> [WHAT YOU WILL DO] Output every line of the material exactly.

DATA PROVIDED below:

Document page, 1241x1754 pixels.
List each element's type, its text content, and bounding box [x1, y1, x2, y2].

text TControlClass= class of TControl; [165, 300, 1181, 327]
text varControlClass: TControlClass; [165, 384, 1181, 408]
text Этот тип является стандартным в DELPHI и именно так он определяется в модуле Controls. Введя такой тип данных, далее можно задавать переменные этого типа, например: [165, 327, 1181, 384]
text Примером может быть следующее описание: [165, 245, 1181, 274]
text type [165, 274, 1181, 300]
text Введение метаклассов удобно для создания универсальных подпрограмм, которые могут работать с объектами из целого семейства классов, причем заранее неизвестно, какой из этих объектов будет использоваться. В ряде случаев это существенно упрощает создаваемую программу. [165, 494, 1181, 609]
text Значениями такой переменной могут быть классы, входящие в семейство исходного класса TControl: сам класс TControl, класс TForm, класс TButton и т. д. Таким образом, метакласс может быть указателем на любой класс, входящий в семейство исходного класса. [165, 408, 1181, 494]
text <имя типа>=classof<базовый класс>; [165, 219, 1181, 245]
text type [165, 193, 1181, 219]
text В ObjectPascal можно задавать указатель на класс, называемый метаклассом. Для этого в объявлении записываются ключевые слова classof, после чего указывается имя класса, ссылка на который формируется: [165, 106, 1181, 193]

End of DATA PROVIDED.

> [ANSWER TO THIS TASK]
Document page, 1241x1754 pixels.
List each element's type, its text content, and bounding box [x1, y1, x2, y2].

text TControlClass= class of TControl; [165, 300, 1181, 327]
text varControlClass: TControlClass; [165, 384, 1181, 408]
text Этот тип является стандартным в DELPHI и именно так он определяется в модуле Controls. Введя такой тип данных, далее можно задавать переменные этого типа, например: [165, 327, 1181, 384]
text Примером может быть следующее описание: [165, 245, 1181, 274]
text type [165, 274, 1181, 300]
text Введение метаклассов удобно для создания универсальных подпрограмм, которые могут работать с объектами из целого семейства классов, причем заранее неизвестно, какой из этих объектов будет использоваться. В ряде случаев это существенно упрощает создаваемую программу. [165, 494, 1181, 609]
text Значениями такой переменной могут быть классы, входящие в семейство исходного класса TControl: сам класс TControl, класс TForm, класс TButton и т. д. Таким образом, метакласс может быть указателем на любой класс, входящий в семейство исходного класса. [165, 408, 1181, 494]
text <имя типа>=classof<базовый класс>; [165, 219, 1181, 245]
text type [165, 193, 1181, 219]
text В ObjectPascal можно задавать указатель на класс, называемый метаклассом. Для этого в объявлении записываются ключевые слова classof, после чего указывается имя класса, ссылка на который формируется: [165, 106, 1181, 193]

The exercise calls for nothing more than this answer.